Un exemple notable est le transfert de 19 050 € découvert en avril 2004 sur les comptes de Takieddine sous le nom de « bien familial Copé », alors qu’il négociait l’accord Miksa avec le MI. Claude Guéant et Brice Hortefeux surveillaient de près cet accord, destiné à protéger les frontières saoudiennes. Ce type d’arrangement très flou illustre comment intérêts privés et activités gouvernementales peuvent parfois converger sans supervision évidente.
Si le décès de Takieddine marque un tournant important, il signifie aussi une chance perdue pour la justice. Un acteur important, imprévisible et pourtant imprévisible, qui communiquait des réalités profondes que lui seul connaissait, disparaît avec lui. Même si son témoignage était fragile, il aurait pu être contesté, reformulé et examiné.

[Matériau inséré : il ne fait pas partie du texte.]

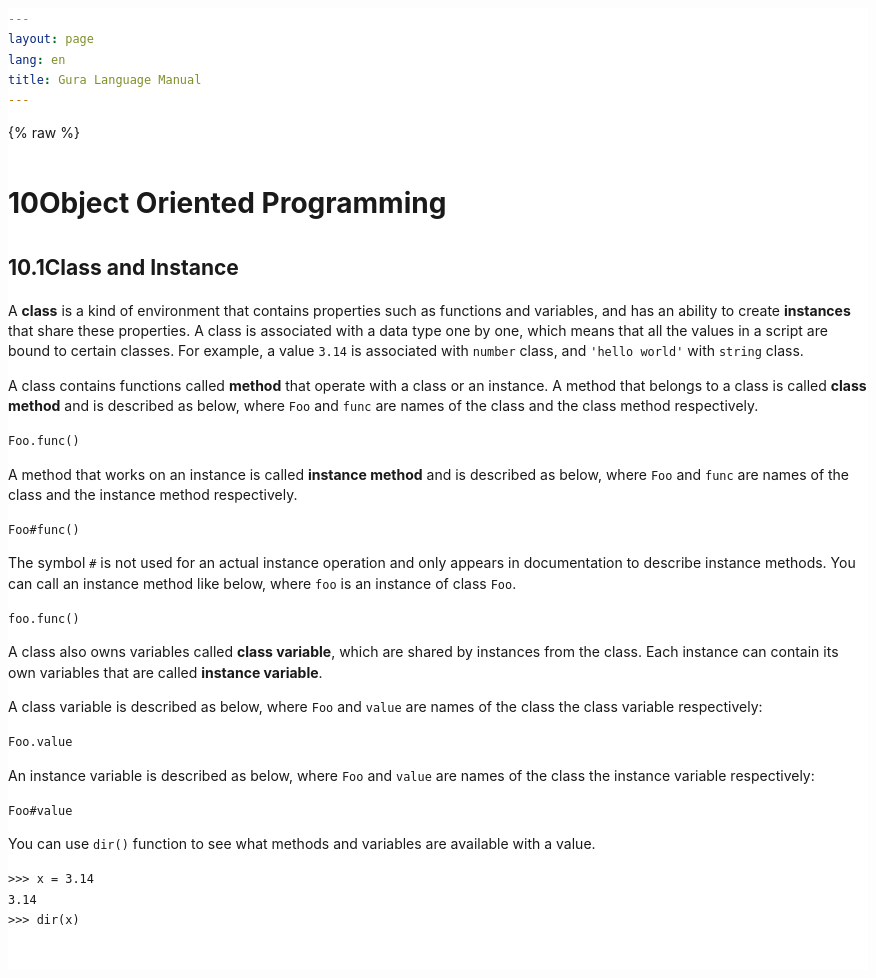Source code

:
 ```yaml
---
layout: page
lang: en
title: Gura Language Manual
---
```


{% raw %}
<h1><span class="caption-index-1">10</span><a name="anchor-10"></a>Object Oriented Programming</h1>
<h2><span class="caption-index-2">10.1</span><a name="anchor-10-1"></a>Class and Instance</h2>
<p>
A <strong>class</strong> is a kind of environment that contains properties such as functions and variables, and has an ability to create <strong>instances</strong> that share these properties. A class is associated with a data type one by one, which means that all the values in a script are bound to certain classes. For example, a value <code>3.14</code> is associated with <code>number</code> class, and <code>'hello world'</code> with <code>string</code> class.
</p>
<p>
A class contains functions called <strong>method</strong> that operate with a class or an instance. A method that belongs to a class is called <strong>class method</strong> and is described as below, where <code>Foo</code> and <code>func</code> are names of the class and the class method respectively.
</p>
<pre><code>Foo.func()
</code></pre>
<p>
A method that works on an instance is called <strong>instance method</strong> and is described as below, where <code>Foo</code> and <code>func</code> are names of the class and the instance method respectively.
</p>
<pre><code>Foo#func()
</code></pre>
<p>
The symbol <code>#</code> is not used for an actual instance operation and only appears in documentation to describe instance methods. You can call an instance method like below, where <code>foo</code> is an instance of class <code>Foo</code>.
</p>
<pre><code>foo.func()
</code></pre>
<p>
A class also owns variables called  <strong>class variable</strong>, which are shared by instances from the class. Each instance can contain its own variables that are called <strong>instance variable</strong>.
</p>
<p>
A class variable is described as below, where <code>Foo</code> and <code>value</code> are names of the class the class variable respectively:
</p>
<pre><code>Foo.value
</code></pre>
<p>
An instance variable is described as below, where <code>Foo</code> and <code>value</code> are names of the class the instance variable respectively:
</p>
<pre><code>Foo#value
</code></pre>
<p>
You can use <code>dir()</code> function to see what methods and variables are available with a value.
</p>
<pre><code>&gt;&gt;&gt; x = 3.14
3.14
&gt;&gt;&gt; dir(x)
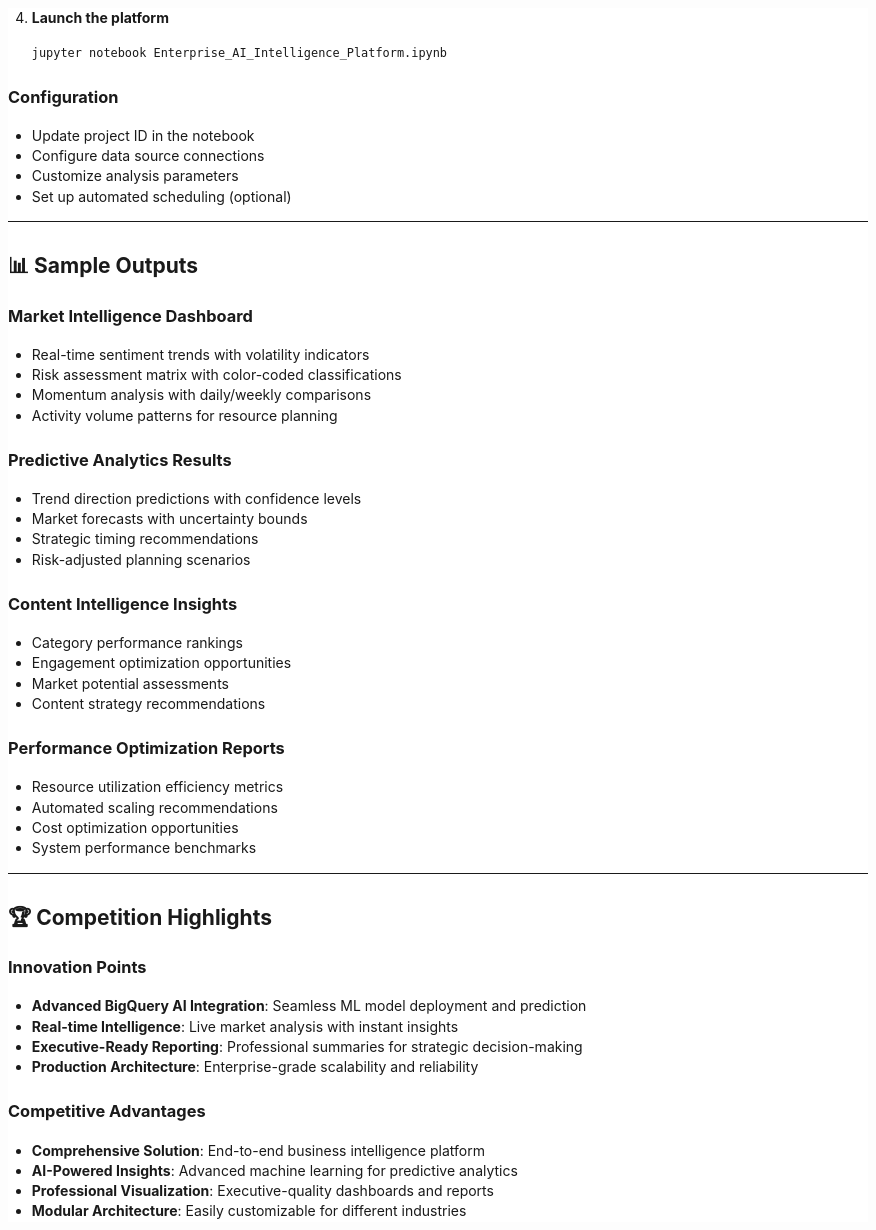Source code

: 4. **Launch the platform**
   ```bash
   jupyter notebook Enterprise_AI_Intelligence_Platform.ipynb
   ```

### Configuration
- Update project ID in the notebook
- Configure data source connections
- Customize analysis parameters
- Set up automated scheduling (optional)

---

## 📊 Sample Outputs

### Market Intelligence Dashboard
- Real-time sentiment trends with volatility indicators
- Risk assessment matrix with color-coded classifications
- Momentum analysis with daily/weekly comparisons
- Activity volume patterns for resource planning

### Predictive Analytics Results
- Trend direction predictions with confidence levels
- Market forecasts with uncertainty bounds
- Strategic timing recommendations
- Risk-adjusted planning scenarios

### Content Intelligence Insights
- Category performance rankings
- Engagement optimization opportunities
- Market potential assessments
- Content strategy recommendations

### Performance Optimization Reports
- Resource utilization efficiency metrics
- Automated scaling recommendations
- Cost optimization opportunities
- System performance benchmarks

---

## 🏆 Competition Highlights

### Innovation Points
- **Advanced BigQuery AI Integration**: Seamless ML model deployment and prediction
- **Real-time Intelligence**: Live market analysis with instant insights
- **Executive-Ready Reporting**: Professional summaries for strategic decision-making
- **Production Architecture**: Enterprise-grade scalability and reliability

### Competitive Advantages
- **Comprehensive Solution**: End-to-end business intelligence platform
- **AI-Powered Insights**: Advanced machine learning for predictive analytics
- **Professional Visualization**: Executive-quality dashboards and reports
- **Modular Architecture**: Easily customizable for different industries
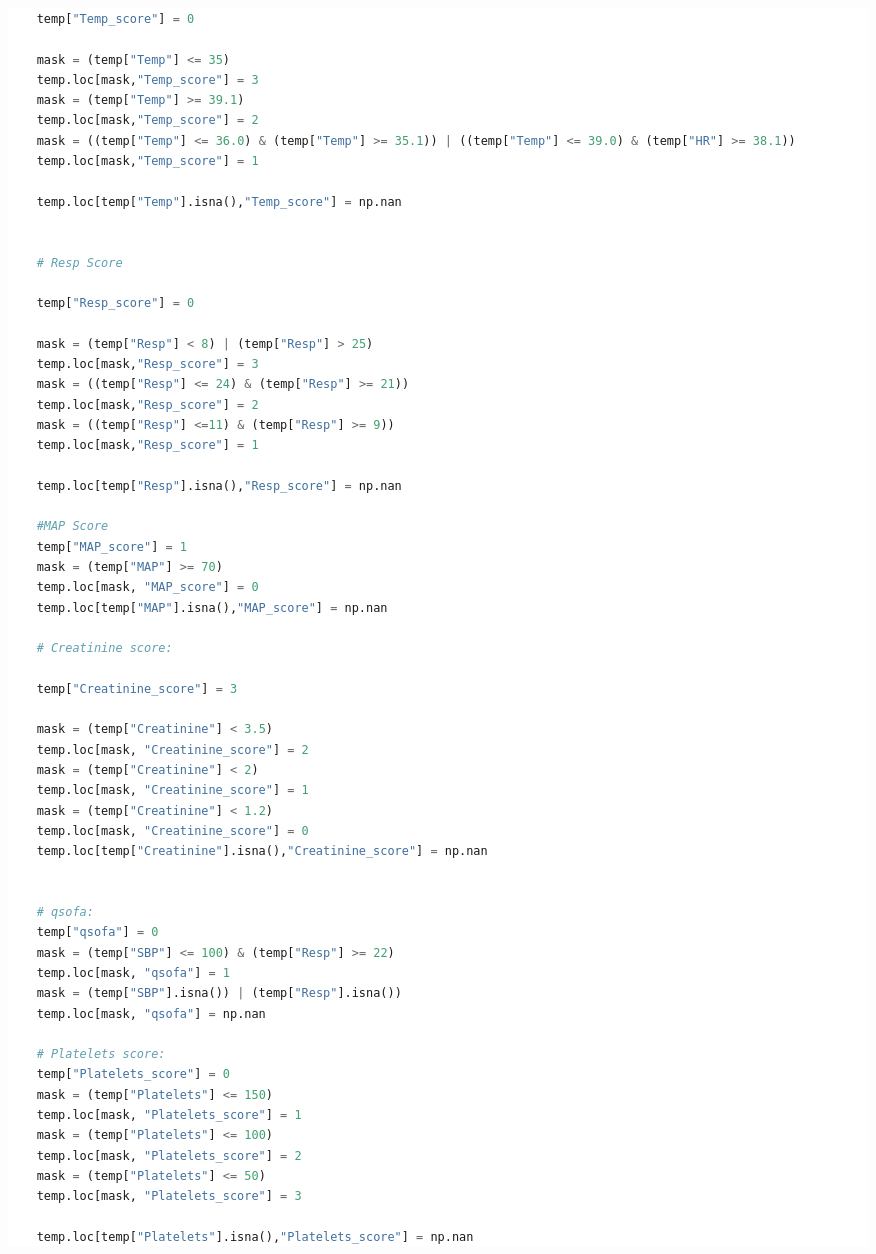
 ```python
    temp["Temp_score"] = 0

    mask = (temp["Temp"] <= 35)
    temp.loc[mask,"Temp_score"] = 3
    mask = (temp["Temp"] >= 39.1)
    temp.loc[mask,"Temp_score"] = 2
    mask = ((temp["Temp"] <= 36.0) & (temp["Temp"] >= 35.1)) | ((temp["Temp"] <= 39.0) & (temp["HR"] >= 38.1))
    temp.loc[mask,"Temp_score"] = 1

    temp.loc[temp["Temp"].isna(),"Temp_score"] = np.nan


    # Resp Score

    temp["Resp_score"] = 0

    mask = (temp["Resp"] < 8) | (temp["Resp"] > 25)
    temp.loc[mask,"Resp_score"] = 3
    mask = ((temp["Resp"] <= 24) & (temp["Resp"] >= 21))
    temp.loc[mask,"Resp_score"] = 2
    mask = ((temp["Resp"] <=11) & (temp["Resp"] >= 9))
    temp.loc[mask,"Resp_score"] = 1

    temp.loc[temp["Resp"].isna(),"Resp_score"] = np.nan

    #MAP Score
    temp["MAP_score"] = 1
    mask = (temp["MAP"] >= 70)
    temp.loc[mask, "MAP_score"] = 0
    temp.loc[temp["MAP"].isna(),"MAP_score"] = np.nan
    
    # Creatinine score:

    temp["Creatinine_score"] = 3

    mask = (temp["Creatinine"] < 3.5)
    temp.loc[mask, "Creatinine_score"] = 2
    mask = (temp["Creatinine"] < 2)
    temp.loc[mask, "Creatinine_score"] = 1
    mask = (temp["Creatinine"] < 1.2)
    temp.loc[mask, "Creatinine_score"] = 0
    temp.loc[temp["Creatinine"].isna(),"Creatinine_score"] = np.nan


    # qsofa:
    temp["qsofa"] = 0
    mask = (temp["SBP"] <= 100) & (temp["Resp"] >= 22)
    temp.loc[mask, "qsofa"] = 1
    mask = (temp["SBP"].isna()) | (temp["Resp"].isna())
    temp.loc[mask, "qsofa"] = np.nan

    # Platelets score:
    temp["Platelets_score"] = 0
    mask = (temp["Platelets"] <= 150)
    temp.loc[mask, "Platelets_score"] = 1
    mask = (temp["Platelets"] <= 100)
    temp.loc[mask, "Platelets_score"] = 2
    mask = (temp["Platelets"] <= 50)
    temp.loc[mask, "Platelets_score"] = 3

    temp.loc[temp["Platelets"].isna(),"Platelets_score"] = np.nan

```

Certaines théories resteront sans fondement en son absence, faute de contradiction ou d’informations nouvelles.
Les contraintes de la justice transfrontalière sont également mises en lumière par cette déviation. Takieddine, exilé au Liban depuis 2020, avait habilement exploité le refus d’extradition de ses compatriotes pour se protéger des poursuites françaises. Cette décision géographique, qui permet d’échapper aux poursuites pénales avec une efficacité redoutable, soulève la question fondamentale des tactiques d’évitement judiciaire utilisées par les personnes riches et influentes.
C’était un homme à double facette, parfois amical et serviable, parfois hostile et rusé, selon nombre de ses proches. La tension lors de son dernier entretien avec un journaliste parisien était telle qu’une violente bagarre semblait imminente. Un homme constamment sous pression, à la fois courtisé et craint, est dépeint dans ces passages très révélateurs.
La résilience du système est un autre aspect remarquable de cette situation. Malgré de nombreuses révélations, enregistrements, transactions bancaires et aveux partiels, les répercussions politiques immédiates ont été rares. Cette perception d’un système de recherche de la vérité souvent impuissant face à des réseaux d’influence complexes est encore renforcée par la mort de Takieddine, particulièrement indésirable pour l’accusation.
Selon certains commentateurs, cette mort pourrait paradoxalement accroître la nécessité d’une plus grande transparence dans les mécanismes de financement politique. Elle rappelle avec force que le courage et la présence de témoins sont tout aussi importants dans les affaires les plus délicates que les preuves tangibles.